── DATASET CONTENT ──
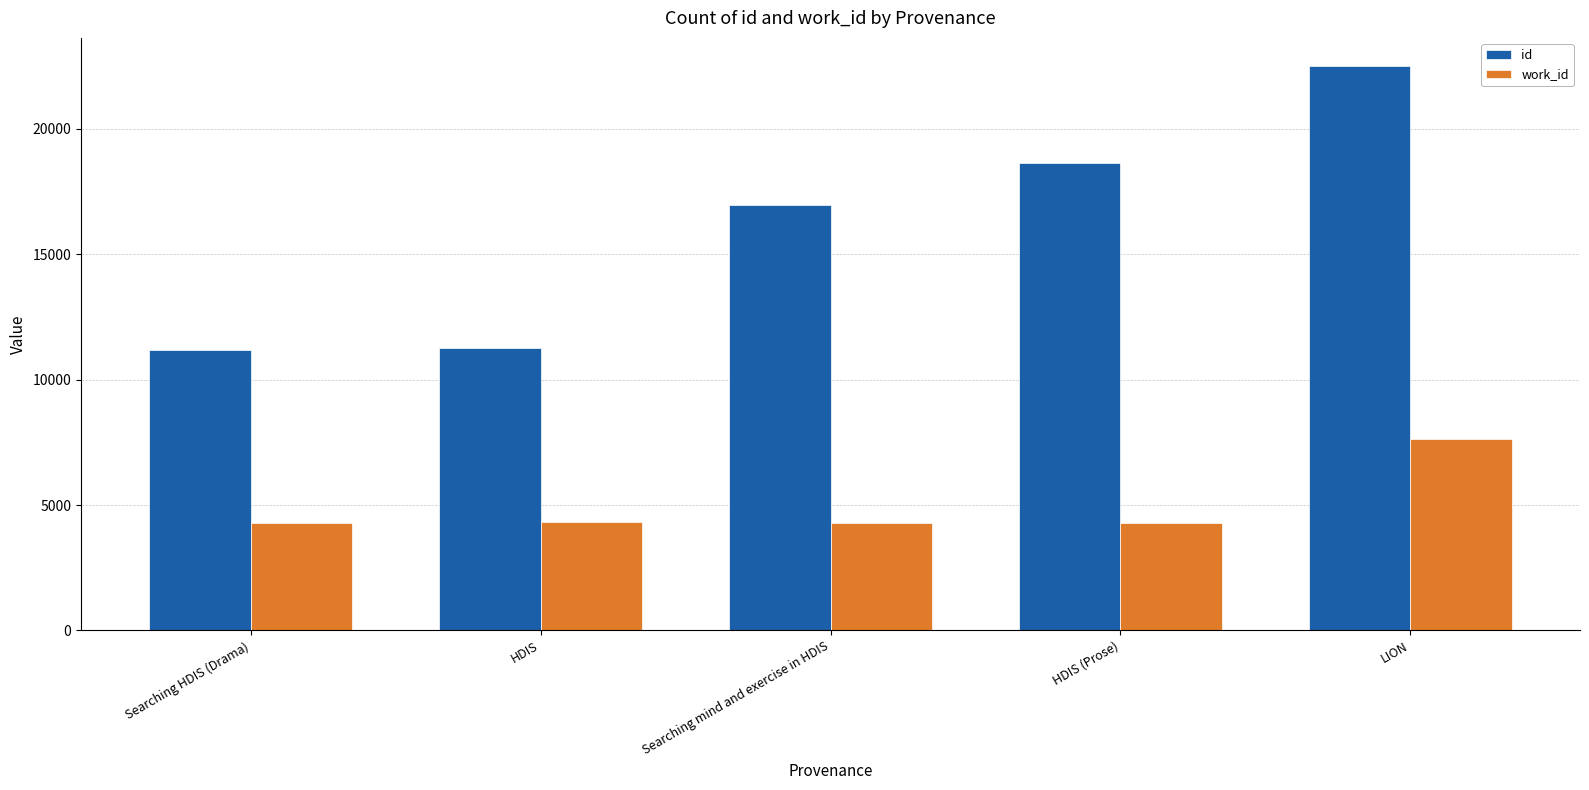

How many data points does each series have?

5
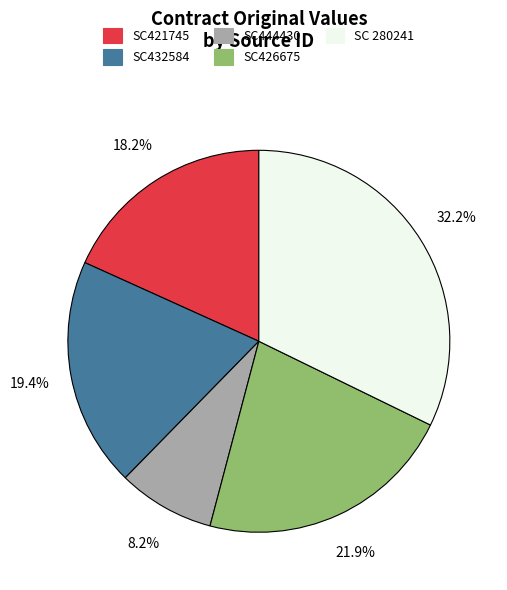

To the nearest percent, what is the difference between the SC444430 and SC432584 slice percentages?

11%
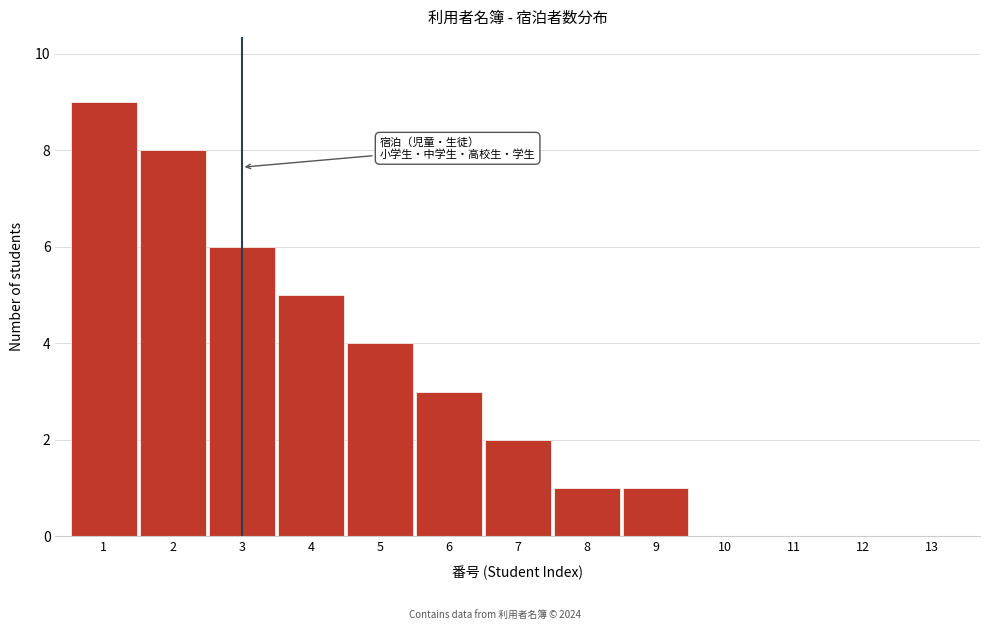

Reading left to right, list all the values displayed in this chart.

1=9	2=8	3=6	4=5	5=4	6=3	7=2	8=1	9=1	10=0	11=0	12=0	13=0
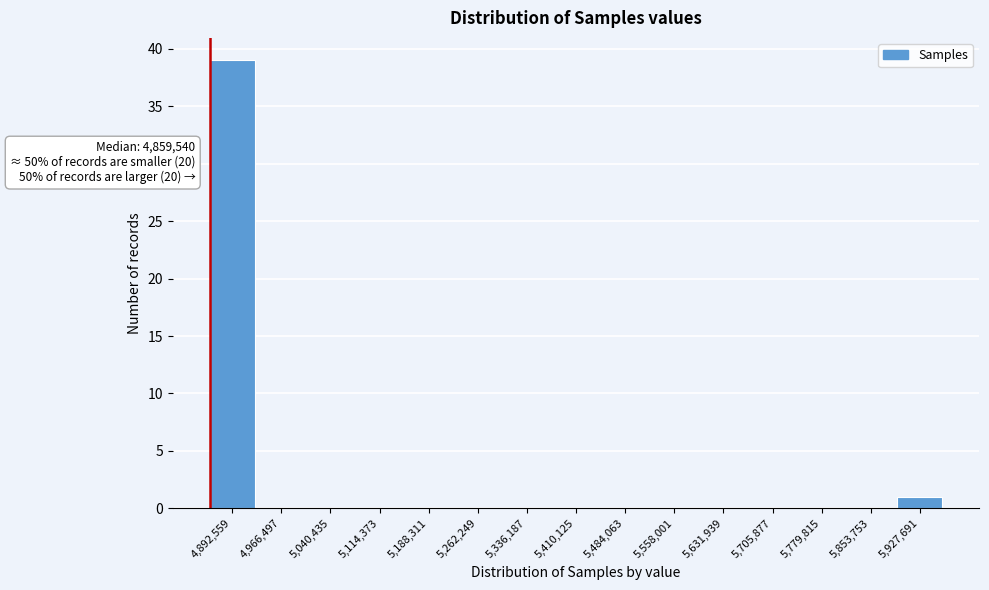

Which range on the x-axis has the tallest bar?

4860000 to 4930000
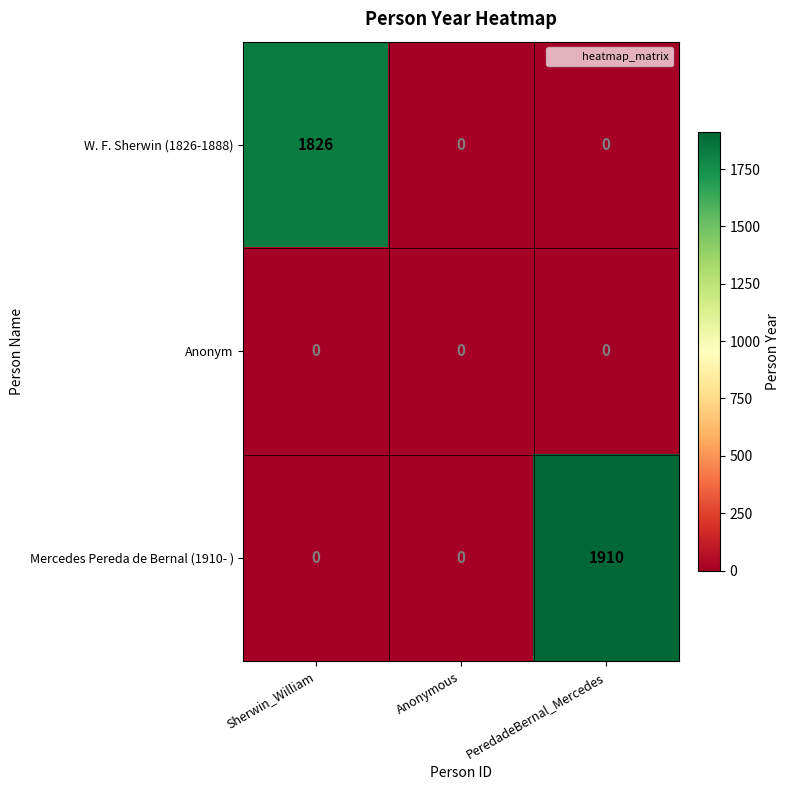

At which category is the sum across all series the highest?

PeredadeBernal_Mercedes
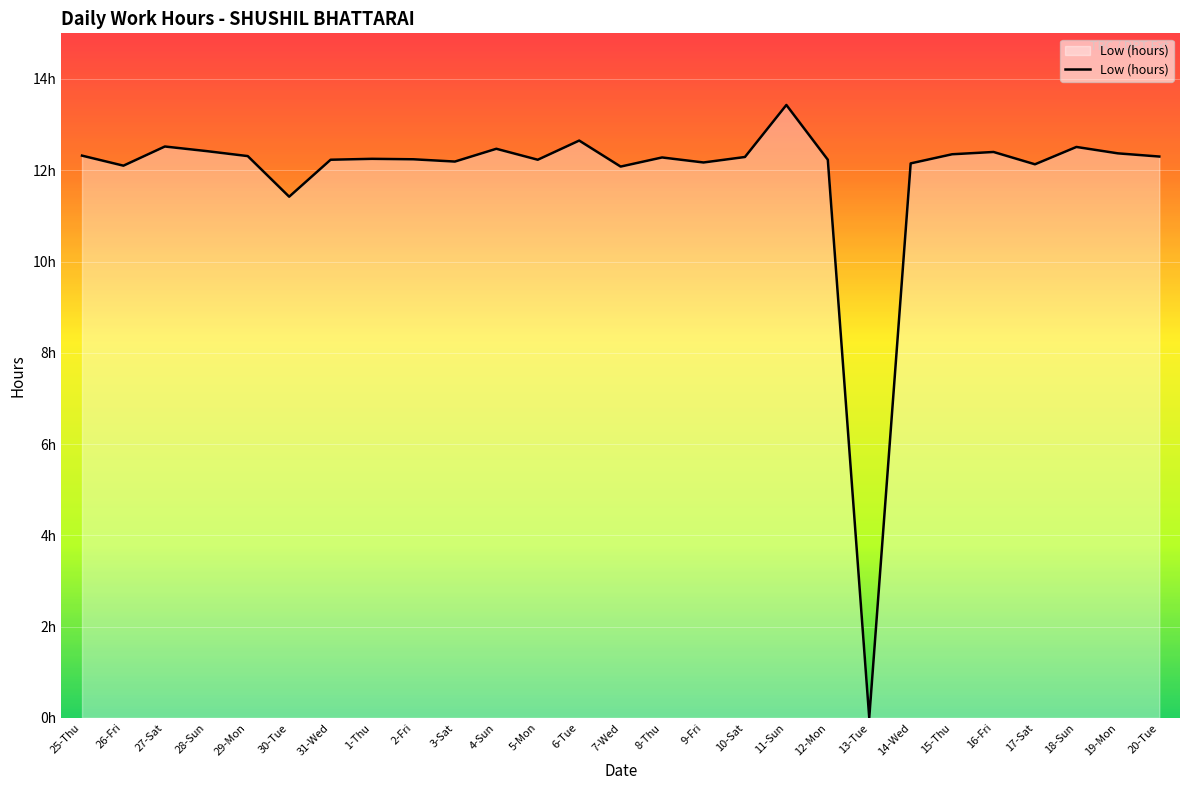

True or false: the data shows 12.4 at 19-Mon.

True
───
# [WHAT TO WORK ON]
State how many lines of the items above contain the word "series", with case counting, and give only that number.

# [RESULT OF THIS TASK]
2